KILGORE, TX (KLTV) - The old saying, "if only these walls could talk" could be changed in this Kilgore building to, "if only the items within these walls to could talk."
Kilgore's Texas Museum of Broadcasting and Communications spotlights the people and equipment of broadcast's golden age.
"Everybody has experienced the world through radio or TV. We've all been very influenced by what we see on TV or hear on radio."
Because of the influence of radio and television on our lives, Chuck Conrad, founder and executive director of the museum, has found that the museum connects with the general public just as much as it does with newscasters and communication technicians.

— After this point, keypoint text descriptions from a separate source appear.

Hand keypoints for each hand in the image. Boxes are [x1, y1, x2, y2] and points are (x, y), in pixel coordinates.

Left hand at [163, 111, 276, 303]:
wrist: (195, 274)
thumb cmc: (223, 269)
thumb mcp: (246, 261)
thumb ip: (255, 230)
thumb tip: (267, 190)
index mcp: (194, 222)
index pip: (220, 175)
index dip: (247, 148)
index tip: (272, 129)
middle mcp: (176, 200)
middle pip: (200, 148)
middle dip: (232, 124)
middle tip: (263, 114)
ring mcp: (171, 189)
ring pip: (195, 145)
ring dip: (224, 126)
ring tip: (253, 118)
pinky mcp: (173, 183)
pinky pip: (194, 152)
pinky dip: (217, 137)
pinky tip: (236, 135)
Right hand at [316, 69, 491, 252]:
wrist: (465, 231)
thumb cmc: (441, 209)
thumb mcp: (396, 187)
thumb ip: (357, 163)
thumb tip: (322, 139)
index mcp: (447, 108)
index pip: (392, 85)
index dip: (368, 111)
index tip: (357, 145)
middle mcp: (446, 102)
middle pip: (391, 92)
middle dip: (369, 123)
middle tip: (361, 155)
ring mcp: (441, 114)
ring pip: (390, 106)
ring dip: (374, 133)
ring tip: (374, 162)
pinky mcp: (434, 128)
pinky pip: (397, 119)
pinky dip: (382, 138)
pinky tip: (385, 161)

"We have a camera here that was there when Lee Harvey Oswald was shot."
The death of President John. F. Kennedy's assassin is one of the most important happenings of history, brought to us live through this camera on display.
But even if you consider Howdy Doody a historic part of your growing up, the museum contains a wide variety of programs and equipment historic in their own right.

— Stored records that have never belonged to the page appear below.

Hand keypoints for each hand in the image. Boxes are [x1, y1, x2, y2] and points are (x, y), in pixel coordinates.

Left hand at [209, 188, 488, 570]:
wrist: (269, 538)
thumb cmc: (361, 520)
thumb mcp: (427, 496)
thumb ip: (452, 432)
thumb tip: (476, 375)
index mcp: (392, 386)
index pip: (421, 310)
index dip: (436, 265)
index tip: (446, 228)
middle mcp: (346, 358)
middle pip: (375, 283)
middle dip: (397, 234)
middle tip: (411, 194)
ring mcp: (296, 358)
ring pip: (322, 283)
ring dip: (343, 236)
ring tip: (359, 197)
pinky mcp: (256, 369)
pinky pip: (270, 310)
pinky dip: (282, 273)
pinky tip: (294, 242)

"The telecruiser is probably the biggest draw because only 14 or 15 were ever made.
And with only two such telecruisers known to still exist, it joins the ranks of museum rarities.
The one I sought out the most is the one here that is one of the very first color cameras. The acquisition is almost as much fun and sometimes more fun than owning it."
Conrad, who has a background in radio and television and still operates radio stations, started out as a collector. But unlike collecting stamps or coins, space became a problem.
Conrad says when he realized he had over 50 TV cameras stacked in his garage, it was time to make new plans...and then he met Warren, who was as avid a collector as Conrad was.
"Some of it is Warren's private collection, some of it's mine and a whole ton of it has come in since we opened."
Even with the 16,000 square feet of room in the present museum, new displays are competing for space.
"Trucks just keep backing up to our door."
Trucks come from all parts of the country, leaving such items as an entire film editing station as well as 750 pounds of transmitter installations manuals.
With the importance of communication in our lives and with the avid collectors like Chuck Conrad, the Broadcast Museum will probably not remain a well-kept secret for long.